> **SOURCE RECORDS**
•••
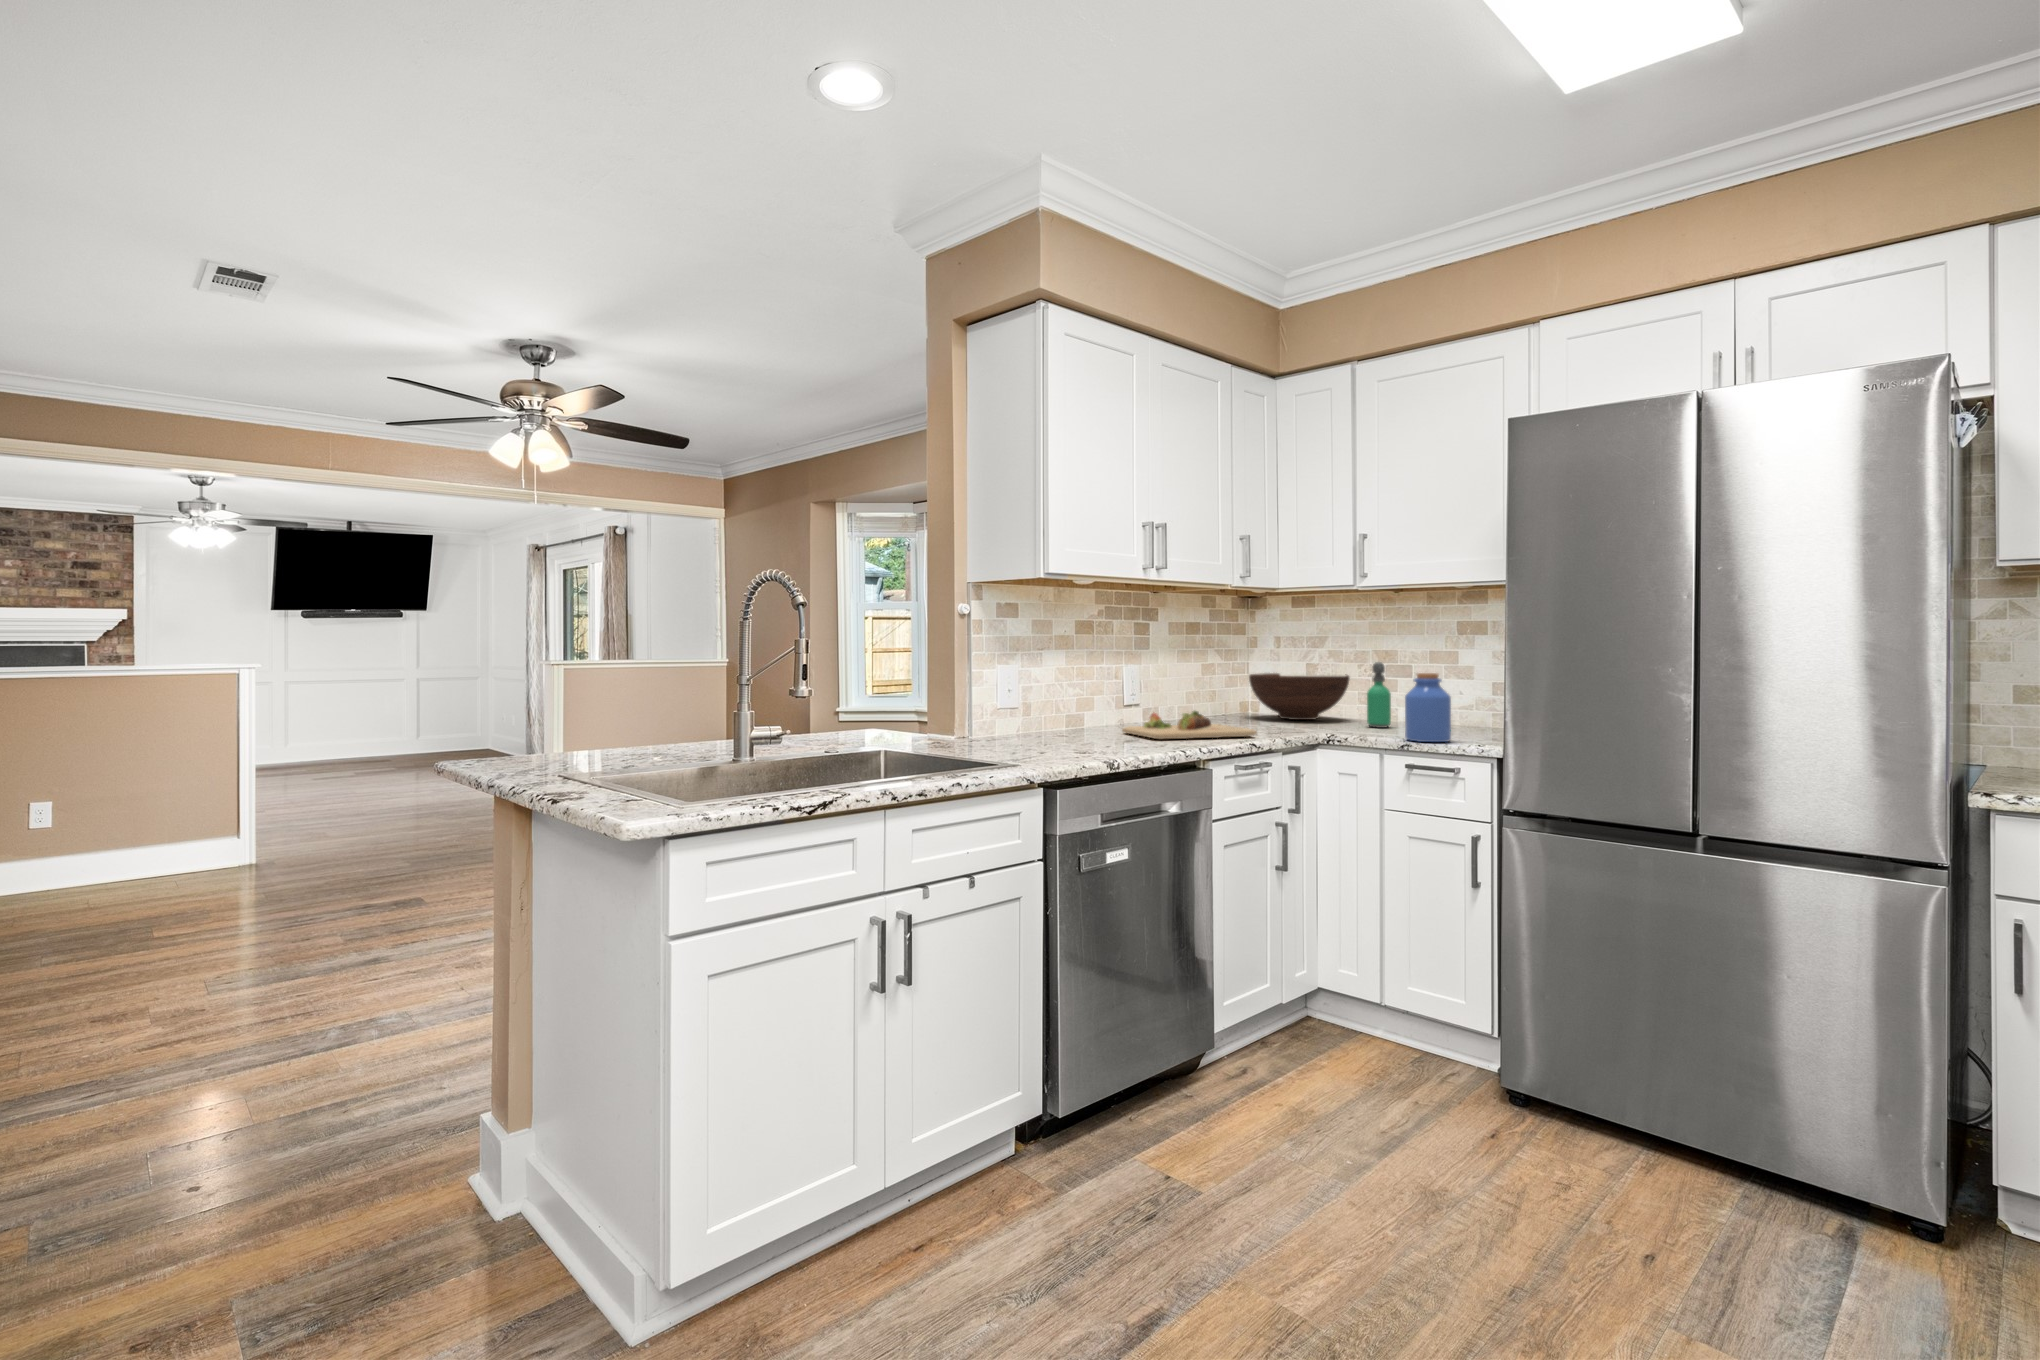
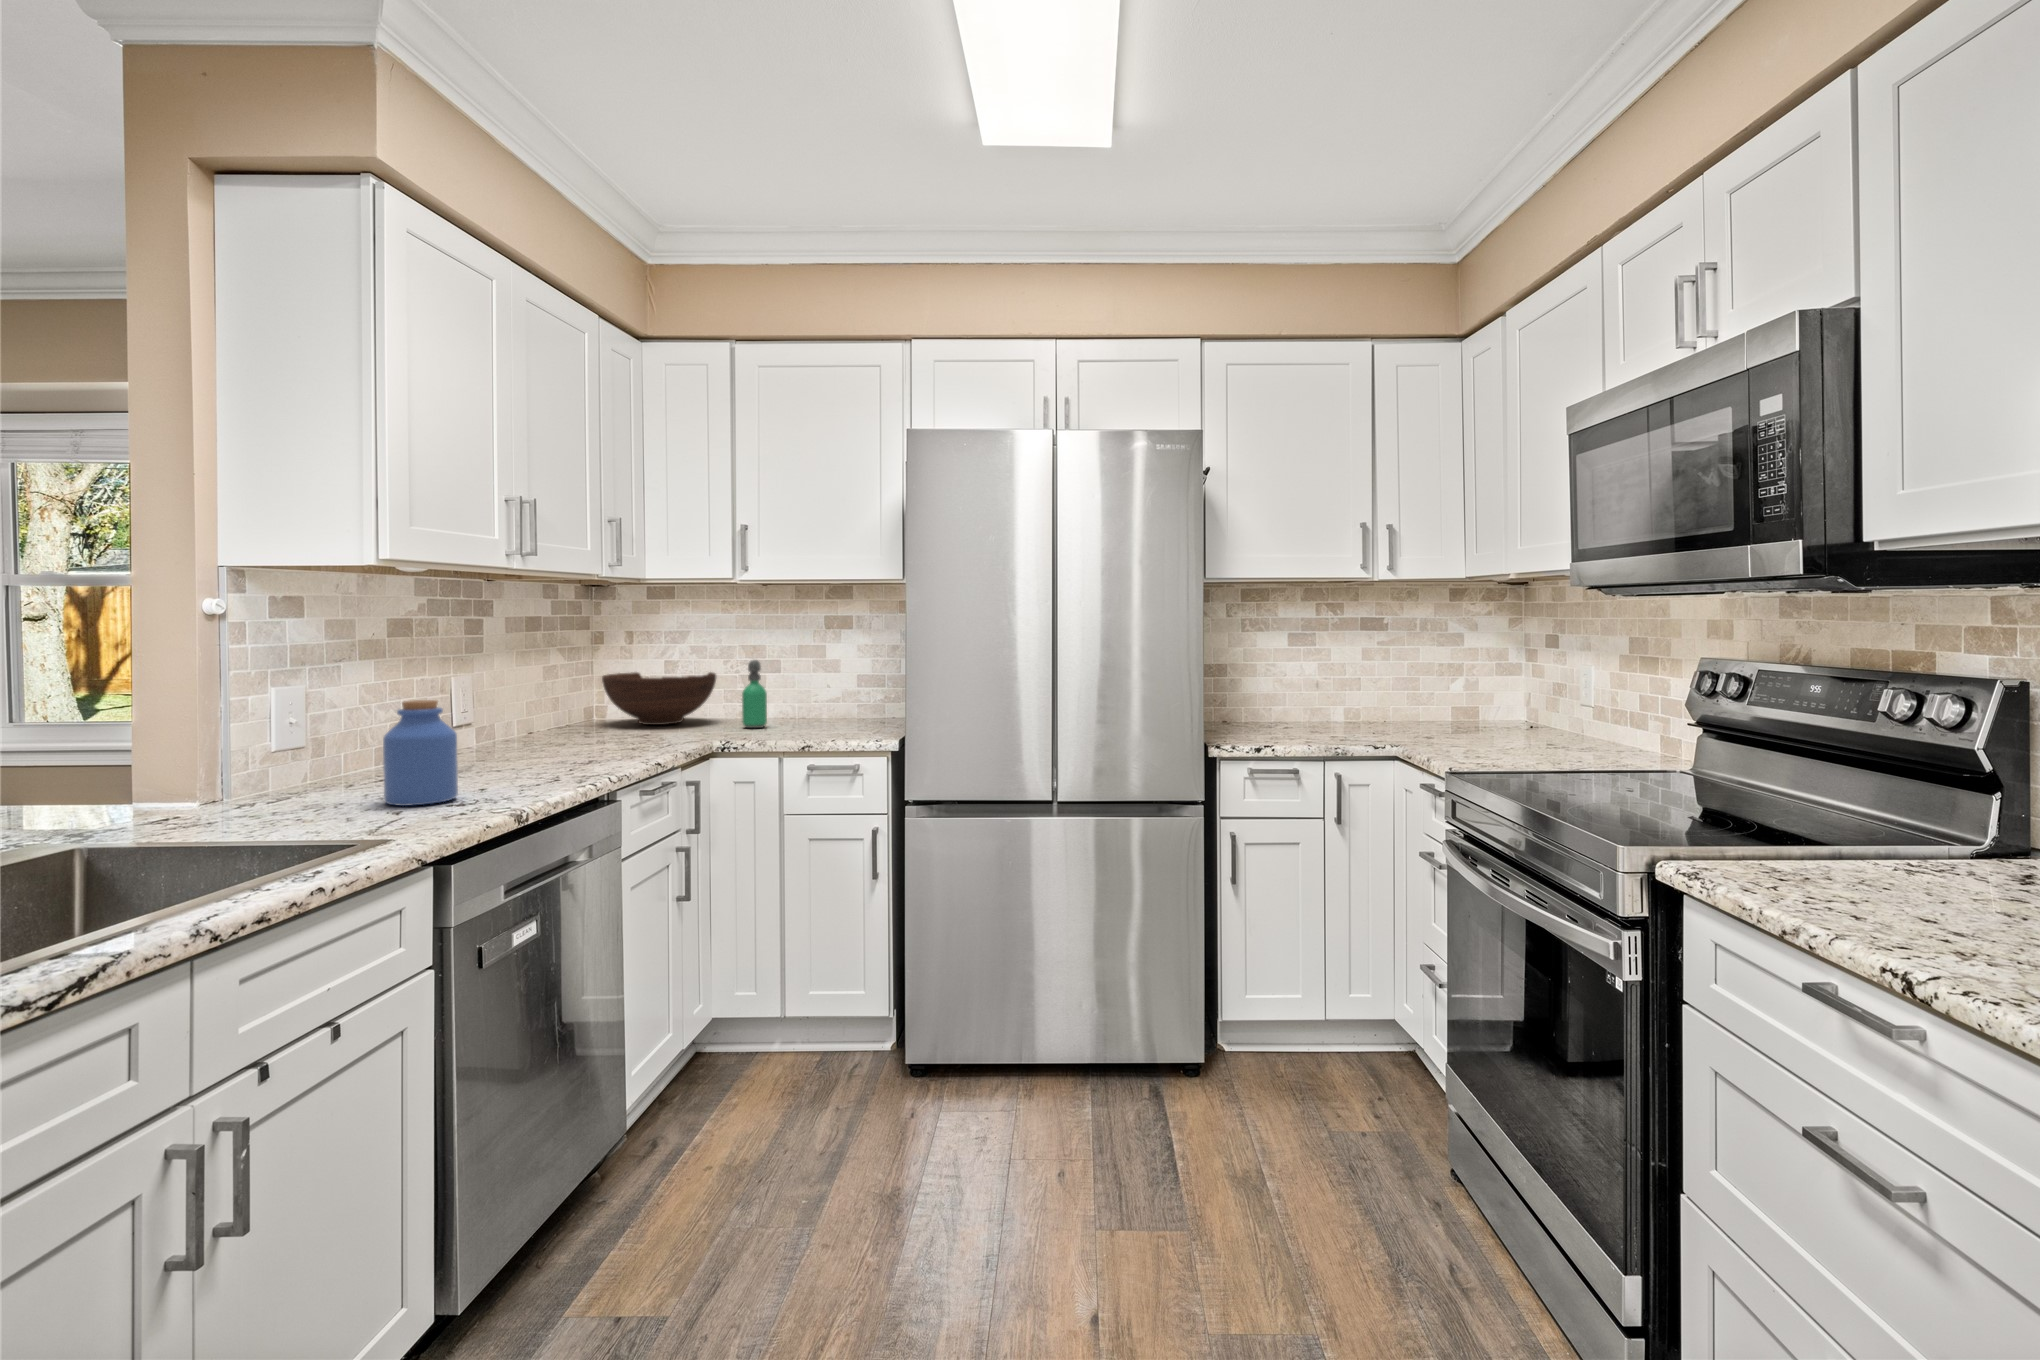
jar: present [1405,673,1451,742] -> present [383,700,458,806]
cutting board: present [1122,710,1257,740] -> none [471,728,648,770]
•••
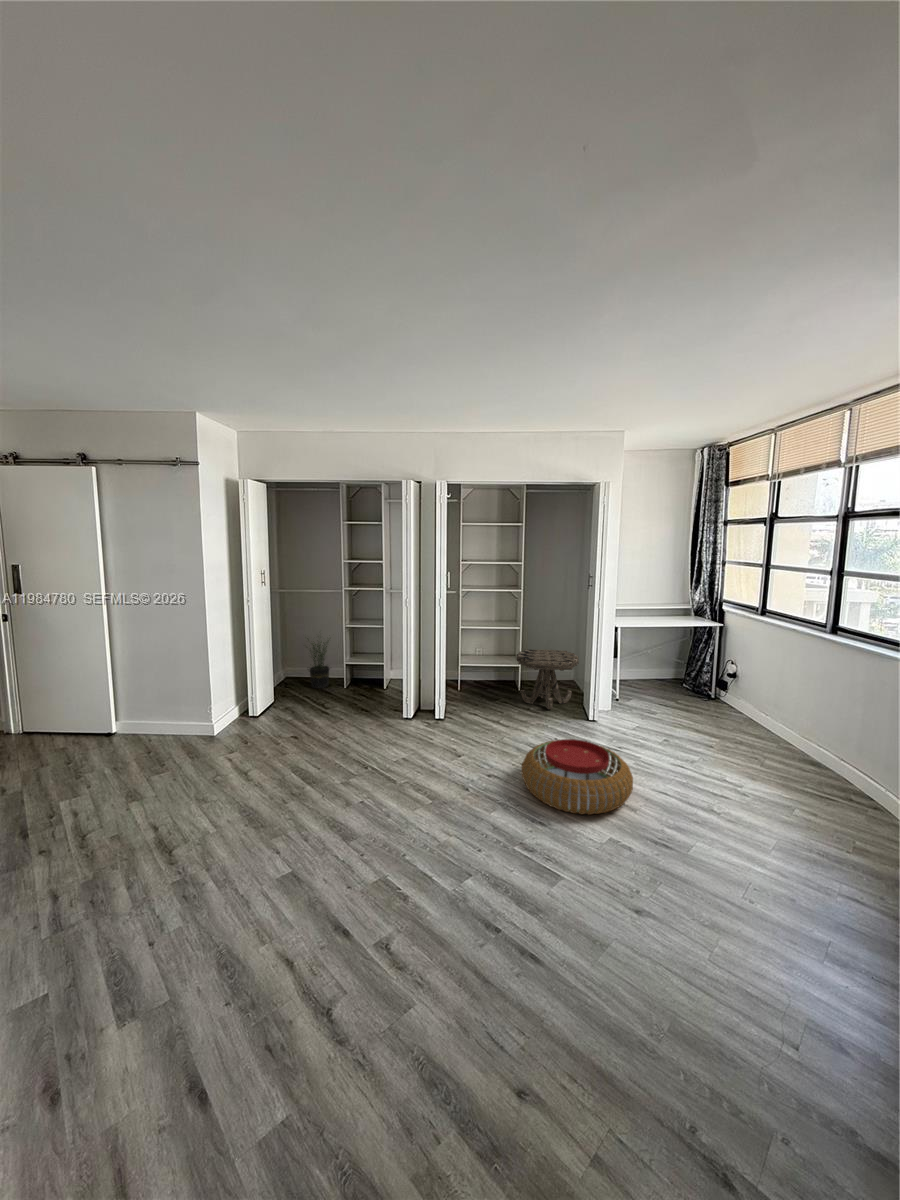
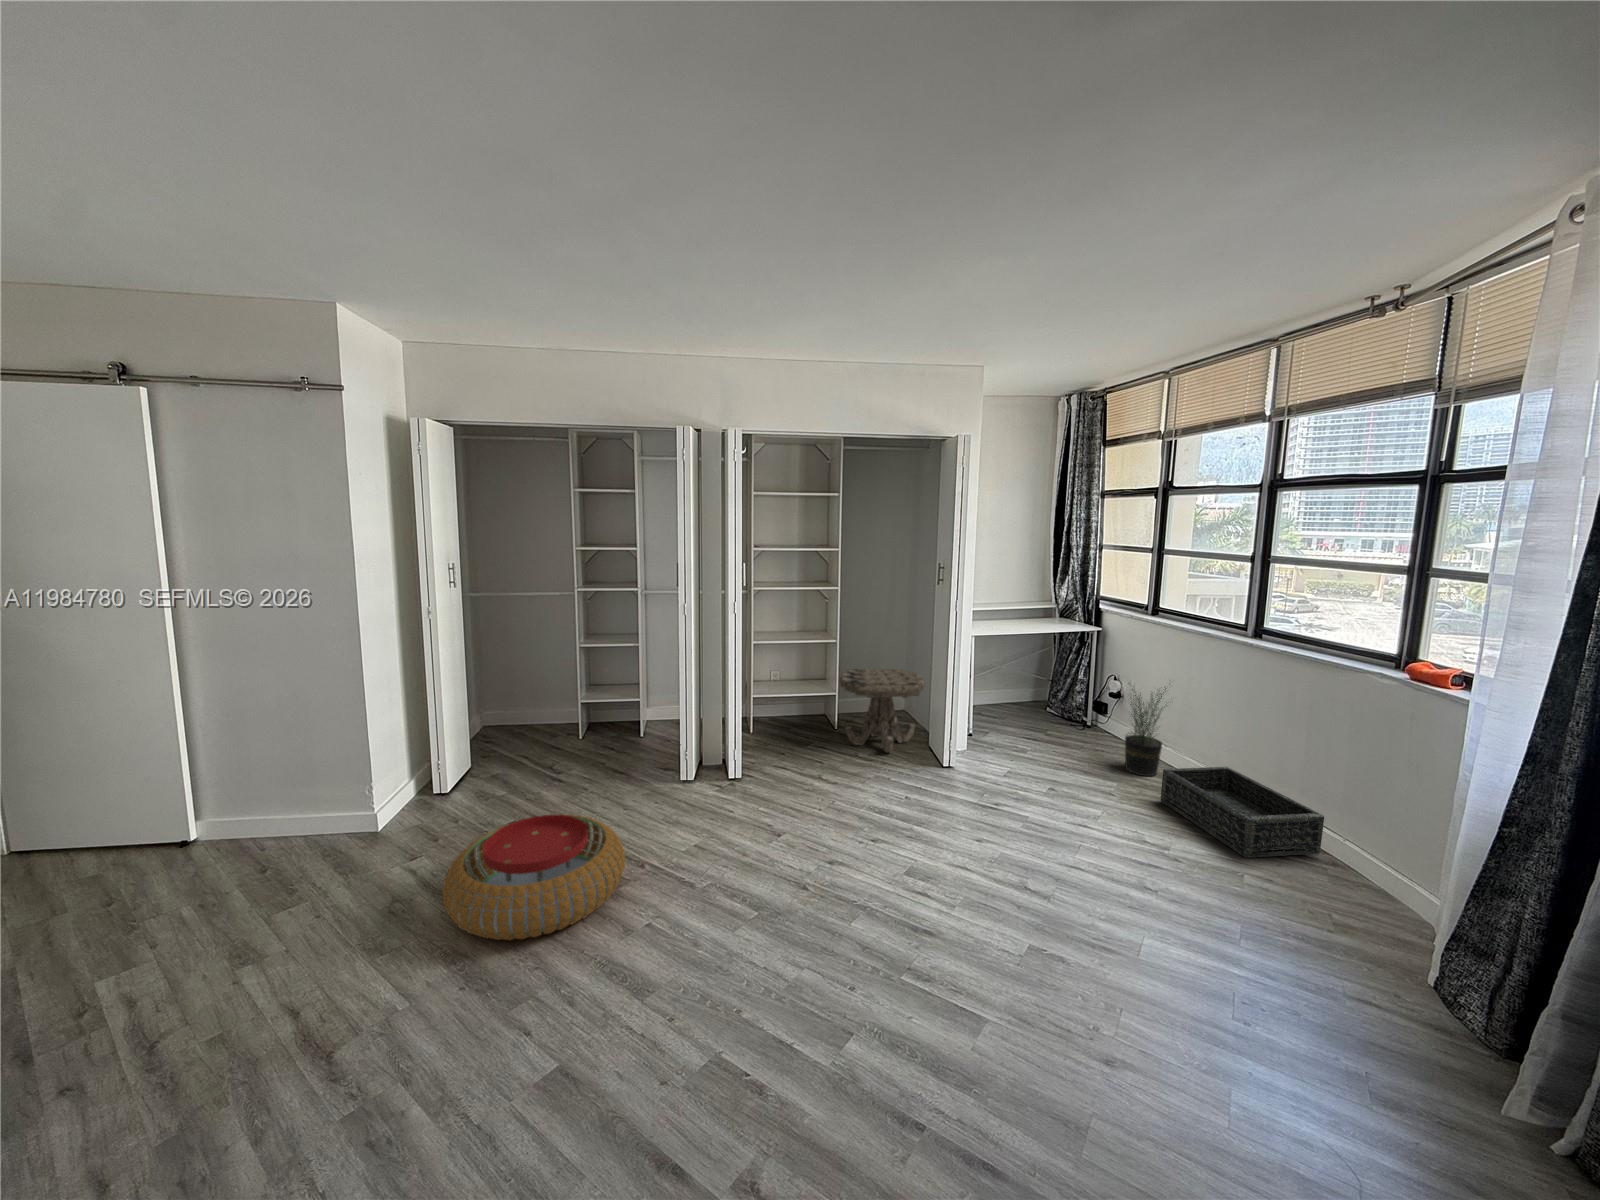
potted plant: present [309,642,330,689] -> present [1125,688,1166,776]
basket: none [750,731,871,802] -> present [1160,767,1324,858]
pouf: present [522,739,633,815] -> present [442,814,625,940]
•••
> **WHAT YOU WILL DO**
Go through the records above, find every line with the word "none", and list those lines.

> **RESULT**
cutting board: present [1122,710,1257,740] -> none [471,728,648,770]
basket: none [750,731,871,802] -> present [1160,767,1324,858]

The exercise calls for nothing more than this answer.